The NHS in England today has committed itself to a transformation of mental health care, pledging to help more than a million extra people and invest more than £1bn a year by 2020/21. This investment is in addition to previously announced new funding for children, young people and perinatal care.

This move has been made in response to the final report of an independent taskforce chaired by the Chief Executive of Mind Paul Farmer:

Professor Jamie Hacker Hughes, the President of the British Psychological Society and a member of the task force, said:

"The psychological health of the people of this country is such an important issue and so the British Psychological Society has been pleased to engage fully as a member of the Mental Health Taskforce right from its inception. 

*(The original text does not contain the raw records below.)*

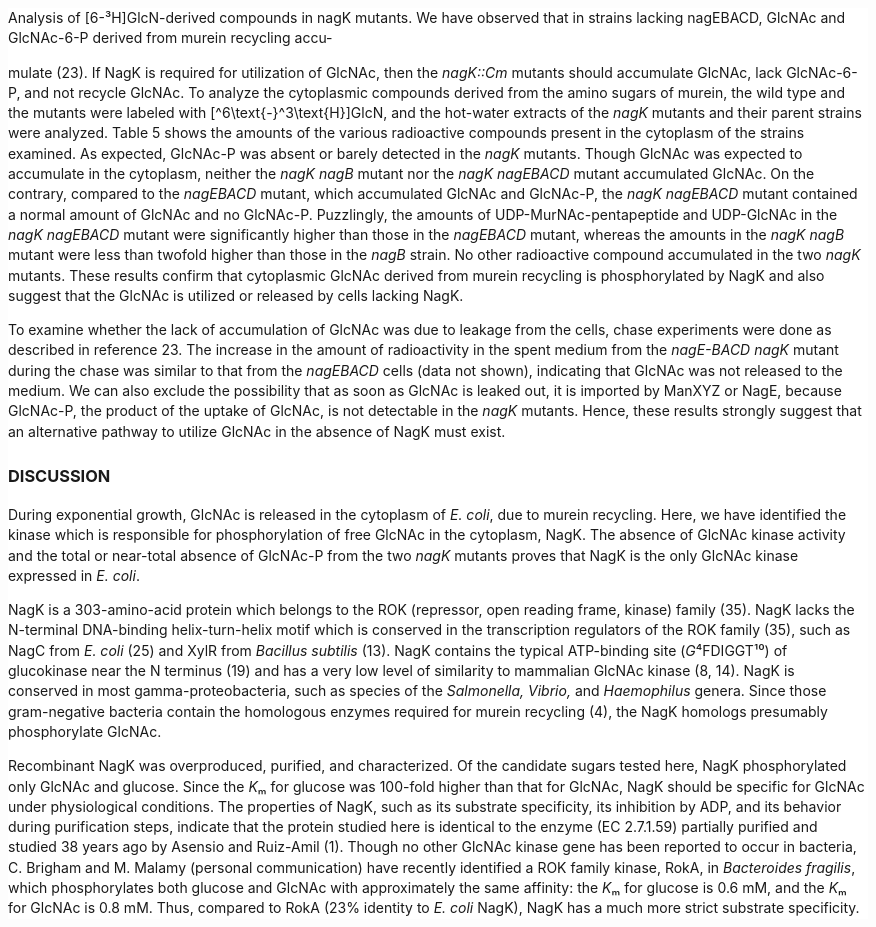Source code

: Analysis of [6-³H]GlcN-derived compounds in nagK mutants. We have observed that in strains lacking nagEBACD, GlcNAc and GlcNAc-6-P derived from murein recycling accu-

mulate (23). If NagK is required for utilization of GlcNAc, then the *nagK::Cm* mutants should accumulate GlcNAc, lack GlcNAc-6-P, and not recycle GlcNAc. To analyze the cytoplasmic compounds derived from the amino sugars of murein, the wild type and the mutants were labeled with \[^6\text{-}^3\text{H}\]GlcN, and the hot-water extracts of the *nagK* mutants and their parent strains were analyzed. Table 5 shows the amounts of the various radioactive compounds present in the cytoplasm of the strains examined. As expected, GlcNAc-P was absent or barely detected in the *nagK* mutants. Though GlcNAc was expected to accumulate in the cytoplasm, neither the *nagK nagB* mutant nor the *nagK nagEBACD* mutant accumulated GlcNAc. On the contrary, compared to the *nagEBACD* mutant, which accumulated GlcNAc and GlcNAc-P, the *nagK nagEBACD* mutant contained a normal amount of GlcNAc and no GlcNAc-P. Puzzlingly, the amounts of UDP-MurNAc-pentapeptide and UDP-GlcNAc in the *nagK nagEBACD* mutant were significantly higher than those in the *nagEBACD* mutant, whereas the amounts in the *nagK nagB* mutant were less than twofold higher than those in the *nagB* strain. No other radioactive compound accumulated in the two *nagK* mutants. These results confirm that cytoplasmic GlcNAc derived from murein recycling is phosphorylated by NagK and also suggest that the GlcNAc is utilized or released by cells lacking NagK.

To examine whether the lack of accumulation of GlcNAc was due to leakage from the cells, chase experiments were done as described in reference 23. The increase in the amount of radioactivity in the spent medium from the *nagE-BACD nagK* mutant during the chase was similar to that from the *nagEBACD* cells (data not shown), indicating that GlcNAc was not released to the medium. We can also exclude the possibility that as soon as GlcNAc is leaked out, it is imported by ManXYZ or NagE, because GlcNAc-P, the product of the uptake of GlcNAc, is not detectable in the *nagK* mutants. Hence, these results strongly suggest that an alternative pathway to utilize GlcNAc in the absence of NagK must exist.

### DISCUSSION

During exponential growth, GlcNAc is released in the cytoplasm of *E. coli*, due to murein recycling. Here, we have identified the kinase which is responsible for phosphorylation of free GlcNAc in the cytoplasm, NagK. The absence of GlcNAc kinase activity and the total or near-total absence of GlcNAc-P from the two *nagK* mutants proves that NagK is the only GlcNAc kinase expressed in *E. coli*.

NagK is a 303-amino-acid protein which belongs to the ROK (repressor, open reading frame, kinase) family (35). NagK lacks the N-terminal DNA-binding helix-turn-helix motif which is conserved in the transcription regulators of the ROK family (35), such as NagC from *E. coli* (25) and XylR from *Bacillus subtilis* (13). NagK contains the typical ATP-binding site (*G*⁴FDIGGT¹⁰) of glucokinase near the N terminus (19) and has a very low level of similarity to mammalian GlcNAc kinase (8, 14). NagK is conserved in most gamma-proteobacteria, such as species of the *Salmonella, Vibrio,* and *Haemophilus* genera. Since those gram-negative bacteria contain the homologous enzymes required for murein recycling (4), the NagK homologs presumably phosphorylate GlcNAc.

Recombinant NagK was overproduced, purified, and characterized. Of the candidate sugars tested here, NagK phosphorylated only GlcNAc and glucose. Since the *K*ₘ for glucose was 100-fold higher than that for GlcNAc, NagK should be specific for GlcNAc under physiological conditions. The properties of NagK, such as its substrate specificity, its inhibition by ADP, and its behavior during purification steps, indicate that the protein studied here is identical to the enzyme (EC 2.7.1.59) partially purified and studied 38 years ago by Asensio and Ruiz-Amil (1). Though no other GlcNAc kinase gene has been reported to occur in bacteria, C. Brigham and M. Malamy (personal communication) have recently identified a ROK family kinase, RokA, in *Bacteroides fragilis*, which phosphorylates both glucose and GlcNAc with approximately the same affinity: the *K*ₘ for glucose is 0.6 mM, and the *K*ₘ for GlcNAc is 0.8 mM. Thus, compared to RokA (23% identity to *E. coli* NagK), NagK has a much more strict substrate specificity.
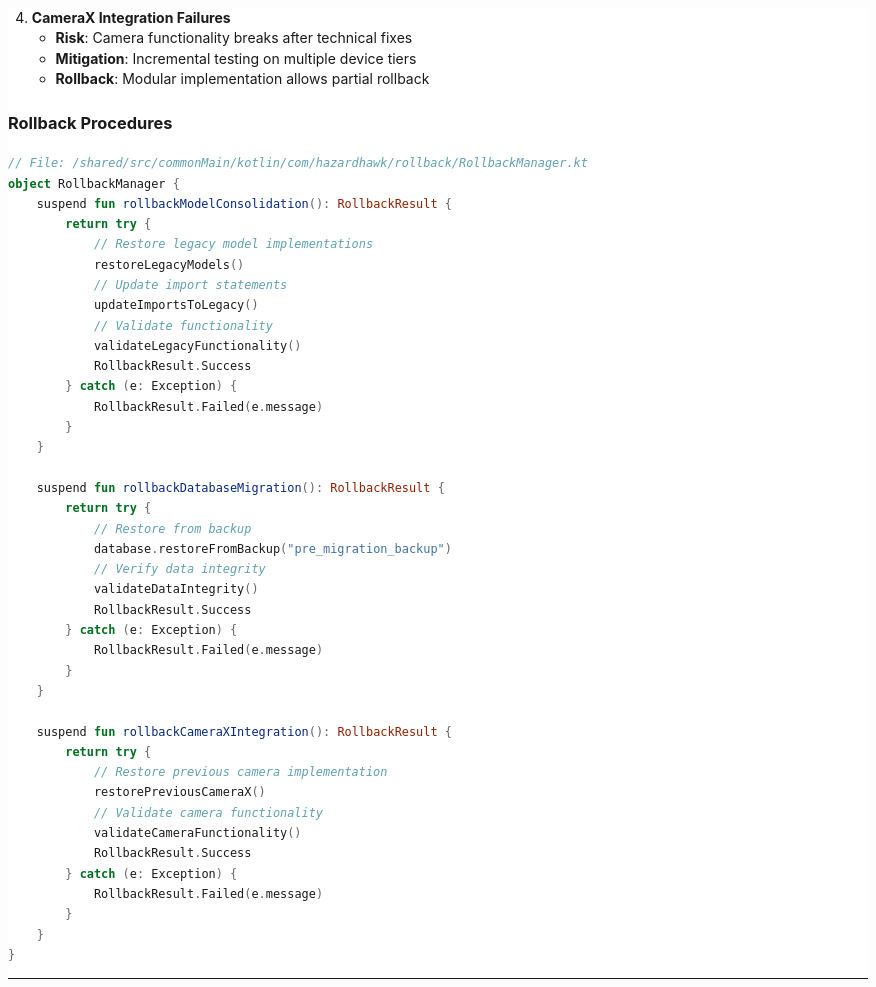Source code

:4. **CameraX Integration Failures**
   - **Risk**: Camera functionality breaks after technical fixes
   - **Mitigation**: Incremental testing on multiple device tiers
   - **Rollback**: Modular implementation allows partial rollback

### Rollback Procedures

```kotlin
// File: /shared/src/commonMain/kotlin/com/hazardhawk/rollback/RollbackManager.kt
object RollbackManager {
    suspend fun rollbackModelConsolidation(): RollbackResult {
        return try {
            // Restore legacy model implementations
            restoreLegacyModels()
            // Update import statements
            updateImportsToLegacy()
            // Validate functionality
            validateLegacyFunctionality()
            RollbackResult.Success
        } catch (e: Exception) {
            RollbackResult.Failed(e.message)
        }
    }
    
    suspend fun rollbackDatabaseMigration(): RollbackResult {
        return try {
            // Restore from backup
            database.restoreFromBackup("pre_migration_backup")
            // Verify data integrity
            validateDataIntegrity()
            RollbackResult.Success
        } catch (e: Exception) {
            RollbackResult.Failed(e.message)
        }
    }
    
    suspend fun rollbackCameraXIntegration(): RollbackResult {
        return try {
            // Restore previous camera implementation
            restorePreviousCameraX()
            // Validate camera functionality
            validateCameraFunctionality()
            RollbackResult.Success
        } catch (e: Exception) {
            RollbackResult.Failed(e.message)
        }
    }
}
```

---
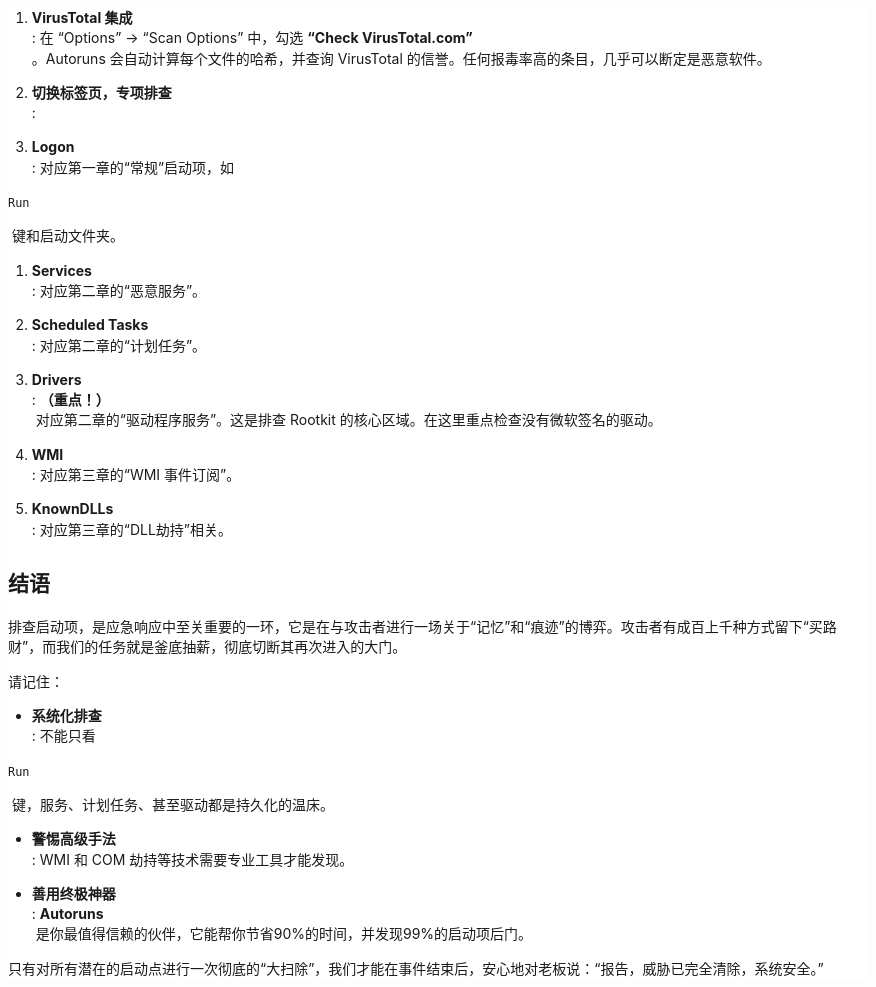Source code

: 1. **VirusTotal 集成**  
: 在 “Options” -> “Scan Options” 中，勾选 **“Check VirusTotal.com”**  
。Autoruns 会自动计算每个文件的哈希，并查询 VirusTotal 的信誉。任何报毒率高的条目，几乎可以断定是恶意软件。  
  
1. **切换标签页，专项排查**  
:  
  
1. **Logon**  
: 对应第一章的“常规”启动项，如 
```
Run
```

  
 键和启动文件夹。  
  
1. **Services**  
: 对应第二章的“恶意服务”。  
  
1. **Scheduled Tasks**  
: 对应第二章的“计划任务”。  
  
1. **Drivers**  
: **（重点！）**  
 对应第二章的“驱动程序服务”。这是排查 Rootkit 的核心区域。在这里重点检查没有微软签名的驱动。  
  
1. **WMI**  
: 对应第三章的“WMI 事件订阅”。  
  
1. **KnownDLLs**  
: 对应第三章的“DLL劫持”相关。  
  
## 结语  
  
排查启动项，是应急响应中至关重要的一环，它是在与攻击者进行一场关于“记忆”和“痕迹”的博弈。攻击者有成百上千种方式留下“买路财”，而我们的任务就是釜底抽薪，彻底切断其再次进入的大门。  
  
请记住：  
- **系统化排查**  
: 不能只看 
```
Run
```

  
 键，服务、计划任务、甚至驱动都是持久化的温床。  
  
- **警惕高级手法**  
: WMI 和 COM 劫持等技术需要专业工具才能发现。  
  
- **善用终极神器**  
: **Autoruns**  
 是你最值得信赖的伙伴，它能帮你节省90%的时间，并发现99%的启动项后门。  
  
只有对所有潜在的启动点进行一次彻底的“大扫除”，我们才能在事件结束后，安心地对老板说：“报告，威胁已完全清除，系统安全。”  
  
  
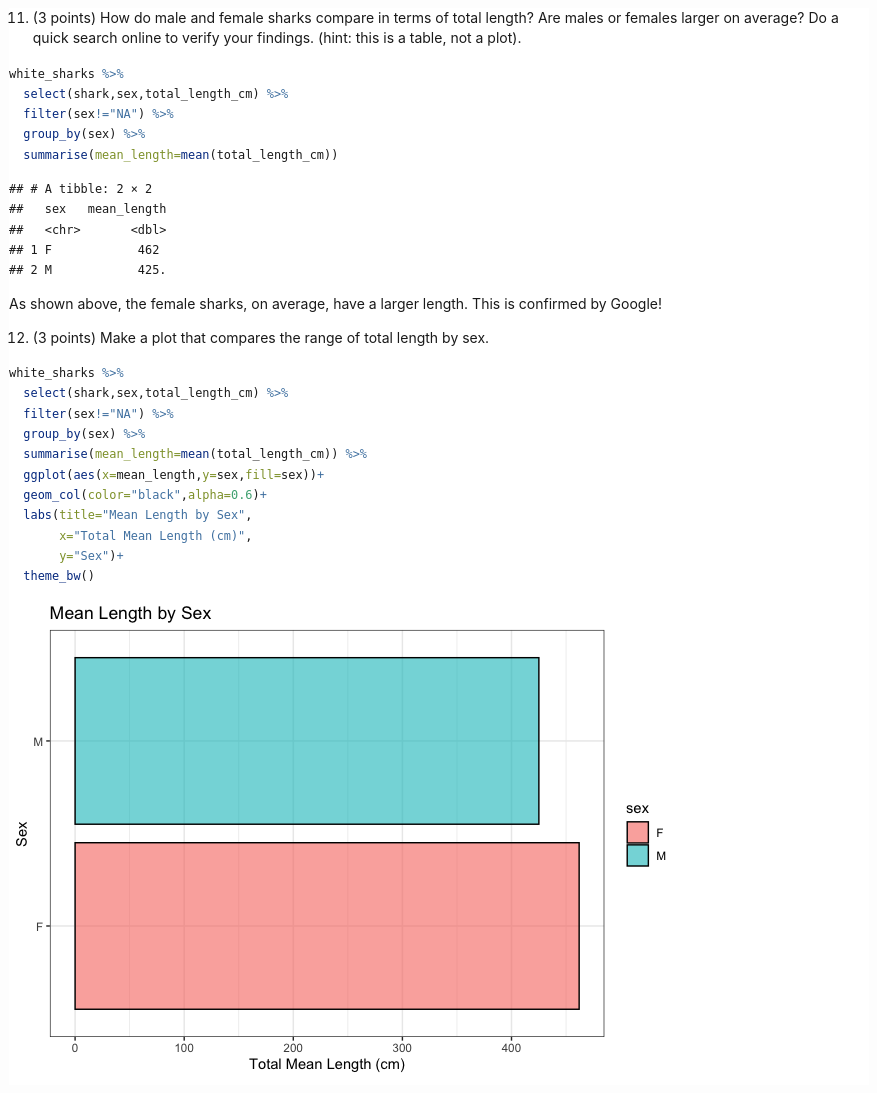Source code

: 11. (3 points) How do male and female sharks compare in terms of total length? Are males or females larger on average? Do a quick search online to verify your findings. (hint: this is a table, not a plot).  


```r
white_sharks %>% 
  select(shark,sex,total_length_cm) %>% 
  filter(sex!="NA") %>% 
  group_by(sex) %>% 
  summarise(mean_length=mean(total_length_cm))
```

```
## # A tibble: 2 × 2
##   sex   mean_length
##   <chr>       <dbl>
## 1 F            462 
## 2 M            425.
```
As shown above, the female sharks, on average, have a larger length. This is confirmed by Google! 

12. (3 points) Make a plot that compares the range of total length by sex. 

```r
white_sharks %>% 
  select(shark,sex,total_length_cm) %>% 
  filter(sex!="NA") %>% 
  group_by(sex) %>% 
  summarise(mean_length=mean(total_length_cm)) %>% 
  ggplot(aes(x=mean_length,y=sex,fill=sex))+
  geom_col(color="black",alpha=0.6)+
  labs(title="Mean Length by Sex",
       x="Total Mean Length (cm)",
       y="Sex")+
  theme_bw()
```

![](midterm2_files/figure-html/unnamed-chunk-23-1.png)

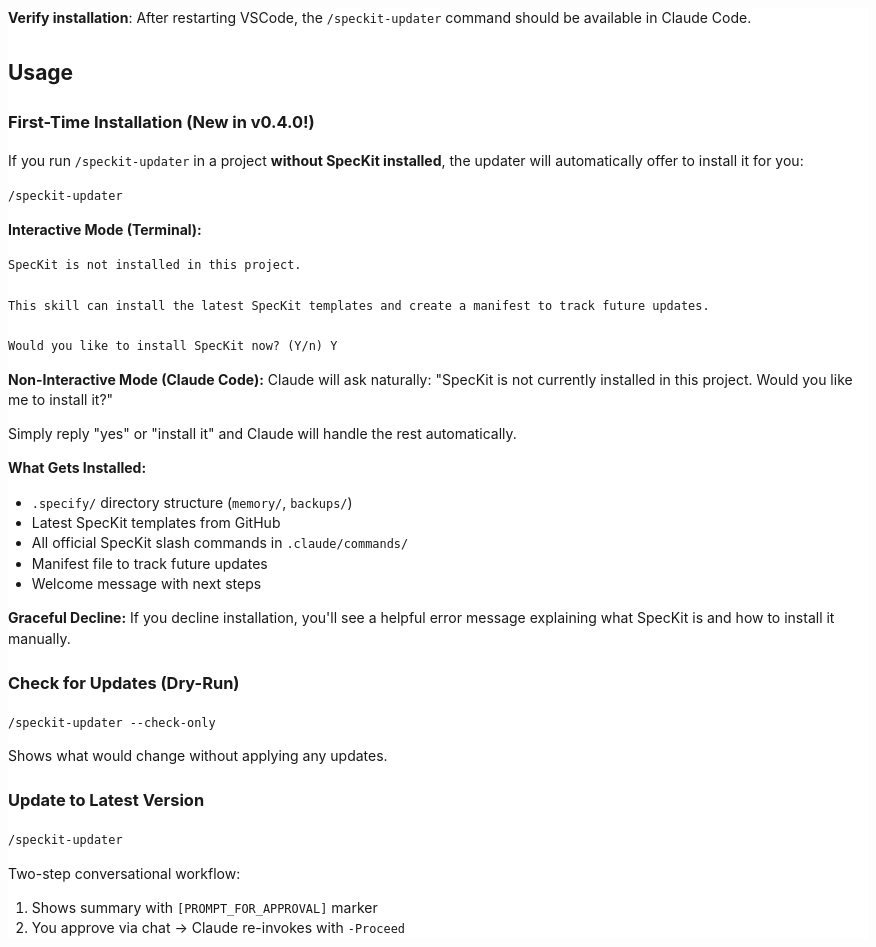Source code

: **Verify installation**: After restarting VSCode, the `/speckit-updater` command should be available in Claude Code.

## Usage

### First-Time Installation (New in v0.4.0!)

If you run `/speckit-updater` in a project **without SpecKit installed**, the updater will automatically offer to install it for you:

```
/speckit-updater
```

**Interactive Mode (Terminal):**
```
SpecKit is not installed in this project.

This skill can install the latest SpecKit templates and create a manifest to track future updates.

Would you like to install SpecKit now? (Y/n) Y
```

**Non-Interactive Mode (Claude Code):**
Claude will ask naturally: "SpecKit is not currently installed in this project. Would you like me to install it?"

Simply reply "yes" or "install it" and Claude will handle the rest automatically.

**What Gets Installed:**
- `.specify/` directory structure (`memory/`, `backups/`)
- Latest SpecKit templates from GitHub
- All official SpecKit slash commands in `.claude/commands/`
- Manifest file to track future updates
- Welcome message with next steps

**Graceful Decline:** If you decline installation, you'll see a helpful error message explaining what SpecKit is and how to install it manually.

### Check for Updates (Dry-Run)

```
/speckit-updater --check-only
```

Shows what would change without applying any updates.

### Update to Latest Version

```
/speckit-updater
```

Two-step conversational workflow:
1. Shows summary with `[PROMPT_FOR_APPROVAL]` marker
2. You approve via chat → Claude re-invokes with `-Proceed`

“Throughout the life of the Taskforce the Society has called for new investment to extend the availability and variety of psychological therapies in order to ensure that psychological health is treated with the same as emphasis as physical health.

“The Society has also called for new monies to be invested into extending psychological health liaison services, for new monies to be invested into perinatal psychological health services and for long term physical conditions to be addressed properly in people with problems with their psychological health. 

“The Society is delighted to see that all these calls, and many more, have been reflected in today's final Taskforce report and so we now look forward to psychologists, along with others, being able to make even more of a difference in improving the psychological health of all those for whom NHS England is responsible."

The report says there has been a significant expansion in access to psychological therapies, yet only 15 per cent of people who need it currently get care. More action is also needed to help people with anxiety and depression to find or keep a job, as well as to ensure that people with long-term conditions have their physical and mental health care needs met.

By 2020, new funding should increase access to evidence-based psychological therapies, helping 600,000 more people access care.

The report also notes that suicide is rising after many years of decline. It calls for every area of the health service to have suicide prevention plans in place by 2017 and for them to be reviewed annually.

Other areas for action identified in the report include the physical health of people experiencing mental health problems, the mental health of children and young people, and the need for more comprehensive community-based mental health crisis services.